When the EU’s top executive, Ursula von der Leyen, announced the European incentive programme in March, she did not mention Trump of DOGE but left no doubt about her thoughts of what is happening in the United States. “Unfortunately, we see that the role of science in today’s world is questioned,” she said.
“The investment in fundamental, free, and open research is questioned. What a gigantic miscalculation.”
It is not known how many Americans will take up offers from outside the country. Life-changing plans take time and those who leave tend to keep it quiet for fear of being branded unpatriotic.
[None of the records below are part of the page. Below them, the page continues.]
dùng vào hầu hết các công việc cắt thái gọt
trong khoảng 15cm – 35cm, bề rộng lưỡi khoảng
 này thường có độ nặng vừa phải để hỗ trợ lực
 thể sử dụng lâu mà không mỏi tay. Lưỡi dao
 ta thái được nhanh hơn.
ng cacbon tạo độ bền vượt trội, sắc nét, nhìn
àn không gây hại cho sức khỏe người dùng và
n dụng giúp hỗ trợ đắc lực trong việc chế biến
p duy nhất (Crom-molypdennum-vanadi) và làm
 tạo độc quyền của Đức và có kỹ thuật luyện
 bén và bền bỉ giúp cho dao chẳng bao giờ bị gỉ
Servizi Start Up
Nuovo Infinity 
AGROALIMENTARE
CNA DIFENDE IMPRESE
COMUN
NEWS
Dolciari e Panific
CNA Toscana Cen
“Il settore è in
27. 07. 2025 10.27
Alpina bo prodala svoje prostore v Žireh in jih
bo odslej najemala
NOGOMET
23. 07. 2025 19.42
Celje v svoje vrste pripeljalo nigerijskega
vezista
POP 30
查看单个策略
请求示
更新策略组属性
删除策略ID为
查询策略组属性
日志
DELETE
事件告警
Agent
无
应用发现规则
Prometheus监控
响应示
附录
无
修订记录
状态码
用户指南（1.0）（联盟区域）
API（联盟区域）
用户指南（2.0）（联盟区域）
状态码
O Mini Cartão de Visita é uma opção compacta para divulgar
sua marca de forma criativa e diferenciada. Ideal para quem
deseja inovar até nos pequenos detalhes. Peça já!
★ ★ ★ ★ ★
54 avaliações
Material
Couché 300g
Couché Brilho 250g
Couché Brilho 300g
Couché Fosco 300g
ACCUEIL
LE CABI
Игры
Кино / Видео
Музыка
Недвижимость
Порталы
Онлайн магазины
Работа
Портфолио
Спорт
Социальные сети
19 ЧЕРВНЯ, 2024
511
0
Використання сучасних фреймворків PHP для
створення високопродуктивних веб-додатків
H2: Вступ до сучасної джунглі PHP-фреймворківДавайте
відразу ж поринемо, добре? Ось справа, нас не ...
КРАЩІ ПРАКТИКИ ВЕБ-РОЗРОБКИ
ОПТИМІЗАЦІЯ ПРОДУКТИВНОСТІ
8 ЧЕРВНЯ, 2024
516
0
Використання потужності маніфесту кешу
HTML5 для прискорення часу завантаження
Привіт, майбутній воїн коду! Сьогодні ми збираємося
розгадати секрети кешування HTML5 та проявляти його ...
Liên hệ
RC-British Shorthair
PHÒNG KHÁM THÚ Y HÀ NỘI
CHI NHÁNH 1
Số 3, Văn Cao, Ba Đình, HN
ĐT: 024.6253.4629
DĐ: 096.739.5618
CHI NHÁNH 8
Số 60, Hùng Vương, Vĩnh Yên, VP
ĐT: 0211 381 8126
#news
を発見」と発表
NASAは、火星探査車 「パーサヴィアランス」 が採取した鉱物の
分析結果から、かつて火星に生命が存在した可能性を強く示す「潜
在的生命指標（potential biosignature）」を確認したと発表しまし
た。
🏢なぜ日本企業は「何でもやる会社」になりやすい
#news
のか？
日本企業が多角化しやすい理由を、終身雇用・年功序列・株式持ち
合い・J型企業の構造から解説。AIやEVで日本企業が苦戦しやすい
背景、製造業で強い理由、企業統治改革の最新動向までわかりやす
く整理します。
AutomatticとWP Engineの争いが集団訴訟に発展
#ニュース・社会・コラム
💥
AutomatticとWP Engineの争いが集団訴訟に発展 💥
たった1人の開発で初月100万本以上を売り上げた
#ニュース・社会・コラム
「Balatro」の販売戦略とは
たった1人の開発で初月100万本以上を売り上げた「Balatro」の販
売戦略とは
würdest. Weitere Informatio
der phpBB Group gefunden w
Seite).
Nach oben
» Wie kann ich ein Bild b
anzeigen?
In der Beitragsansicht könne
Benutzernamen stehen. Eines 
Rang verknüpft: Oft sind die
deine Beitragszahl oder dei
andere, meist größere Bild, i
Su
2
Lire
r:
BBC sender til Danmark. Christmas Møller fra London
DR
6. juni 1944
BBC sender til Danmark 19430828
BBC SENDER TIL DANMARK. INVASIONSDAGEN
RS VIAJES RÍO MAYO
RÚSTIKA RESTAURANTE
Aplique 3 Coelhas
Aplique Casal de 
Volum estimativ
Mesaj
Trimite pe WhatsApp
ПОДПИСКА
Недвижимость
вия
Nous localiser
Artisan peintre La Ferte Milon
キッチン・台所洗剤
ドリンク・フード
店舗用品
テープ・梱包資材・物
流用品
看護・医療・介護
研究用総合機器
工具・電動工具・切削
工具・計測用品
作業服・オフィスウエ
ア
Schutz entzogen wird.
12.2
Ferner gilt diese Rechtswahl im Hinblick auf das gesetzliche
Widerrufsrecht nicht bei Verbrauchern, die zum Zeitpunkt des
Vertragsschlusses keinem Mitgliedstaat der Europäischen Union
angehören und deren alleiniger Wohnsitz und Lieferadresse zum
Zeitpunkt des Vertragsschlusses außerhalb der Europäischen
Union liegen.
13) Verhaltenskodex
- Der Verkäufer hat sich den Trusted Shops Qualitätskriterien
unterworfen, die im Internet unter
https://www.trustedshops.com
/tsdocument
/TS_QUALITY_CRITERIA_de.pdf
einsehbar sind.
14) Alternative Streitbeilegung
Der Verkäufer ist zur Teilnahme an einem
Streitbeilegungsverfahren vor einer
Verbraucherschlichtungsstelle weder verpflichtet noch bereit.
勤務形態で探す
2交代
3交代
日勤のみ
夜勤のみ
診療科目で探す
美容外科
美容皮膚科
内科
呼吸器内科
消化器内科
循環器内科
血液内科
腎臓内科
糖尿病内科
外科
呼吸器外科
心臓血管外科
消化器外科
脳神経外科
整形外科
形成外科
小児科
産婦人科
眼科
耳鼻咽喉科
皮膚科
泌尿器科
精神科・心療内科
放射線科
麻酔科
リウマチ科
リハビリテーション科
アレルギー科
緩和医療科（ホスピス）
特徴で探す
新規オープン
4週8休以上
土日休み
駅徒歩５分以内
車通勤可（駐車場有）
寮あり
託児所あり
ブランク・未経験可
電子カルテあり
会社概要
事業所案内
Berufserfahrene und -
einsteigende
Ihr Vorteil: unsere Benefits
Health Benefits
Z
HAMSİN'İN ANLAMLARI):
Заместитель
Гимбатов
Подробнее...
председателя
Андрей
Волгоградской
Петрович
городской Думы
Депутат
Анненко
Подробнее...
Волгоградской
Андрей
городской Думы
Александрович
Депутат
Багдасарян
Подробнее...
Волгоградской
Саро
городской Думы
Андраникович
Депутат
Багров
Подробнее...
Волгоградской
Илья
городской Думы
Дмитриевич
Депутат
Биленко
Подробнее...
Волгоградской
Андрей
So far, there is no sign of a massive outflow.
But one basis for speculation mentioned by the Brussels-based think tank Bruegel is the fact that close to ten percent of Highly Cited Researchers based in the U.S. have at least one bachelor, master’s degree or PhD from Europe and therefore are familiar with the region.
Given generous relocation incentives, winning them back should be relatively easy to turn Europe into “a magnet for researchers” over the next two years, the aim von der Leyen proclaimed.
A look at history highlights how significant a reverse brain drain would be in the world of science.
One indicator of the gigantic role the United States has played for more than a century is the number of Nobel prizes awarded since two French citizens- Henry Dunant and Frederic Passy- shared the first in 1901.
Since then, the United States grew into a research and science superpower, a powerful magnet for the best and brightest in the world. By last year, the toll of Nobel prizes won by Americans stood at 423 – 100 in physics, 86 in chemistry, 109 in physiology/medicine and 69 in economics.
The harvest of prizes was more than twice that of Britain, the runner-up, with 143. Germany gained 115 and France 76.
A significant share of American Nobel laureates – some estimates put it at 30 percent - have been immigrants, including last year’s physiology/medicine winner, Katalin Kariko. She was born in Hungary and came to the United States for post-doctoral studies at Temple University in Philadelphia.
Not to forget: The Manhattan Project which developed the atomic bomb relied heavily on immigrant scientists who fled from persecution in Europe to the then American magnet for science.